Nei locali sede degli uffici dell’Automobile Club d’Italia (ACI) e degli automobile club possono essere svolte esclusivamente le attività dirette al conseguimento dei fini istituzionali dell’ACI stesso2.

Esclusioni

La Legge 8 agosto 1991, n. 264 non si applica all’attività di consulenza per la circolazione dei mezzi di trasporto relativa alle macchine agricole di cui all’articolo 57 del D.Lgs 30 aprile 1992, n. 285 e s.m.i., effettuata dalle organizzazioni professionali agricole e da quelle delle  imprese che esercitano l’attività agromeccanica, di cui all’articolo 5, D.lgs 29 marzo 2004, n. 99, maggiormente rappresentative a livello nazionale, ai sensi di quanto disposto dal comma 13 dell’art. 14 del citato D.lgs n. 99 del 2004, come sostituito dall’art. 4, D.lgs 27 maggio 2005, n. 101.

Forma giuridica

L’attività di servizi di consulenza per la circolazione dei mezzi di trasporto può essere svolta sia sotto forma di ditta individuale, sia sotto forma di società costituite in una delle seguenti forme giuridiche: società in nome collettivo, in accomandita semplice o per azioni, per azioni ed a responsabilità limitata3.
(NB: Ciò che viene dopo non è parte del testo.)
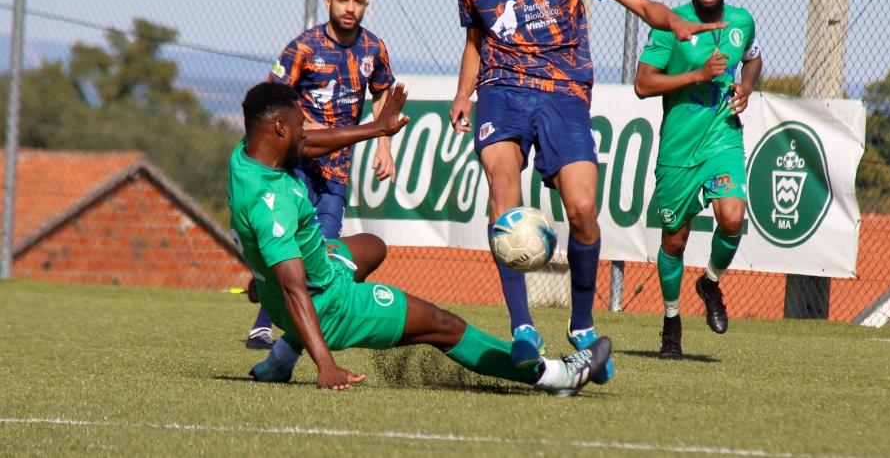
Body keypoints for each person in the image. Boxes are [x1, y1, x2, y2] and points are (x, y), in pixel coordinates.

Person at [448, 0, 725, 380]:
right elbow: (475, 41)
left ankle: (580, 325)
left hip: (564, 93)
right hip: (501, 90)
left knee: (581, 209)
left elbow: (638, 3)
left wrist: (673, 23)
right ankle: (523, 329)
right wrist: (464, 94)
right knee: (502, 193)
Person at [232, 81, 611, 396]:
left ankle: (281, 358)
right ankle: (555, 375)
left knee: (371, 247)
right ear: (280, 129)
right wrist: (326, 365)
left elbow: (306, 148)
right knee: (443, 325)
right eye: (300, 125)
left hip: (302, 279)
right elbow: (296, 288)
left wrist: (377, 129)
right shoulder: (273, 203)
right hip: (327, 306)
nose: (305, 132)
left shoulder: (246, 158)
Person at [244, 0, 396, 350]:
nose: (350, 8)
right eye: (343, 0)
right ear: (328, 1)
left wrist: (384, 146)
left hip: (336, 174)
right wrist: (302, 126)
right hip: (295, 169)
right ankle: (264, 324)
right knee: (287, 248)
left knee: (323, 253)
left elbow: (381, 95)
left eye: (358, 1)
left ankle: (292, 335)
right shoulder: (304, 48)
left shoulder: (373, 49)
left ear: (366, 6)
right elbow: (272, 98)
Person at [634, 0, 763, 359]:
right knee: (674, 239)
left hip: (722, 138)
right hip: (678, 148)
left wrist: (746, 86)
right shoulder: (671, 25)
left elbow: (753, 58)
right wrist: (698, 75)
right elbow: (643, 84)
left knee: (733, 215)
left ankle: (709, 282)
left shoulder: (742, 21)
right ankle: (671, 324)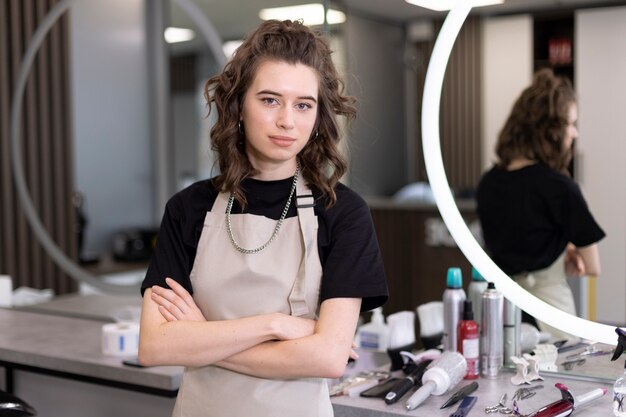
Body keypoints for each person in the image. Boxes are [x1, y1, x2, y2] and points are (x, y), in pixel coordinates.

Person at [138, 19, 388, 417]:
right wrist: (273, 325)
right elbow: (154, 347)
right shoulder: (188, 209)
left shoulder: (343, 212)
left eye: (303, 105)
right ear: (238, 107)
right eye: (270, 100)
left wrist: (200, 338)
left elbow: (328, 358)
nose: (288, 120)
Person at [476, 68, 605, 341]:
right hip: (548, 318)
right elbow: (592, 266)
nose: (575, 132)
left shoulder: (489, 182)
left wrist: (560, 246)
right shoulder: (559, 187)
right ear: (551, 131)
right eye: (570, 123)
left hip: (498, 315)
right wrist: (565, 253)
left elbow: (519, 236)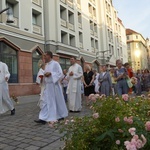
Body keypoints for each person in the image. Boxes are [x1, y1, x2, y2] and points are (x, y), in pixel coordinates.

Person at [34, 51, 68, 125]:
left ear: (49, 56)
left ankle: (60, 116)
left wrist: (51, 74)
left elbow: (60, 74)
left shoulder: (55, 63)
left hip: (54, 86)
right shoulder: (46, 65)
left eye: (45, 56)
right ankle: (43, 118)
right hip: (48, 86)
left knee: (57, 101)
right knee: (45, 102)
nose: (44, 57)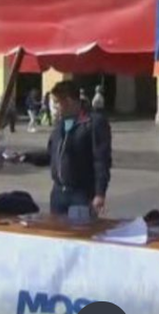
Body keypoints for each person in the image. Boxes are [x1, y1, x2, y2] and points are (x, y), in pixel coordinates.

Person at [20, 80, 112, 216]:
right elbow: (51, 155)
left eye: (56, 103)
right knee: (58, 234)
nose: (54, 107)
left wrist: (99, 193)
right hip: (58, 194)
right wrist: (25, 157)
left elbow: (101, 160)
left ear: (68, 101)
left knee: (80, 233)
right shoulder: (60, 125)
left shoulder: (94, 122)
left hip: (81, 194)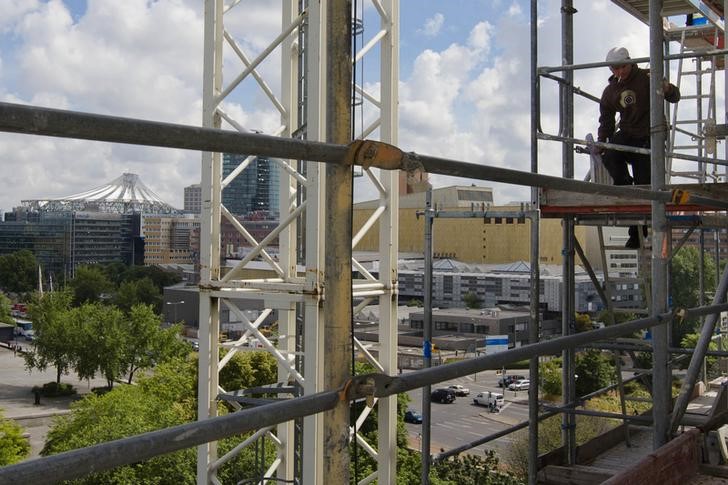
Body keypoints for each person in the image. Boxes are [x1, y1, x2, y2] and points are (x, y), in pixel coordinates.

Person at [598, 46, 681, 249]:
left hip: (649, 133)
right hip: (627, 133)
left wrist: (668, 89)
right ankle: (625, 183)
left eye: (622, 67)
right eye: (614, 69)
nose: (619, 72)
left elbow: (674, 96)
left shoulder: (648, 78)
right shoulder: (611, 91)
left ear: (630, 62)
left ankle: (637, 233)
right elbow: (606, 121)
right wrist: (601, 141)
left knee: (645, 186)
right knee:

1Si veda articolo 3, comma 1, lettera g) della Legge 8 agosto 1991, n. 264.
2Si veda articolo 15, comma 1, del Regolamento del Consiglio Provinciale di Torino n. 911-149522/1994 esecutiva in data 24 gennaio 1995.
3Si veda articolo 4, comma 4, del Regolamento del Consiglio Provinciale di Torino n. 911-149522/1994 esecutiva in data 24 gennaio 1995.